The Camel’s Tail by Tom Jolly
Imagine a world where going to space is very cheap, nearly everything on Earth has been discovered, and intellectual property lawyers rule the world. You’ll get a setting where small companies send rockets into space to try to discover new compounds or conduct experiments, and quickly try to patent anything new, in hopes that a patent would prove to be commercially exploitable. Through sheer luck, the protagonist happens to be in the right place when an alien probe blasts through the solar system, and captures a small sample of the alien material. The family-run business he works for manages to secure invaluable patents from the sample and becomes incredibly wealthy. There is very little drama here, but the rich worldbuilding screams for the story to be extended to a full novel.
An Incident on Ishtar by Brian Trent
This short story evokes the feeling of 1950’s pulp science fiction.

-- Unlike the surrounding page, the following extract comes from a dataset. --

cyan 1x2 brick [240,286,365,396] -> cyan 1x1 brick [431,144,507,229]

It takes place on a floating city on Venus, which loses one of its modules in a storm. The protagonist manages to find it, and in the process not only recovers it but also prevents an interplanetary war. The ending hints at the possibility that the story would be extended in the future. While reading it, I could easily envision the golden era science fiction book covers or movies, and got instantly nostalgic.

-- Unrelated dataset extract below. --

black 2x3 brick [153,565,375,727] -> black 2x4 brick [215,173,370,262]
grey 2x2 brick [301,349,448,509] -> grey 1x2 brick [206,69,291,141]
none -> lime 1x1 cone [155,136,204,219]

And Yet by A. T. Greenblatt
This is a haunted house story with a refreshing perspective. A researcher, who was traumatized by his experience in a haunted, abandoned house as a child, realizes that such houses serve as portals into parallel universes. He enters the same house as he did twenty years prior, in order to find a universe where he could save his little brother from a deadly accident. He manages to do that, and the story ends on a cliffhanger on whether he stays with him in the past or tries to take him to his present time. I found the concept of the story very novel. The writing and the premise also made me quite emotional. This is yet another story I’ll be thinking about for a long time.
As my reviews and the list of my nominations show, my taste in science fiction is very different from the current mainstream. I think I favor more traditional science fiction, especially when it fills me with emotions and questions about the wider setting. As a result, I’ve had a very difficult time voting for more than one short story this year. I still hope, though, that the pendulum will eventually swing back to works comparable to classic sci-fi.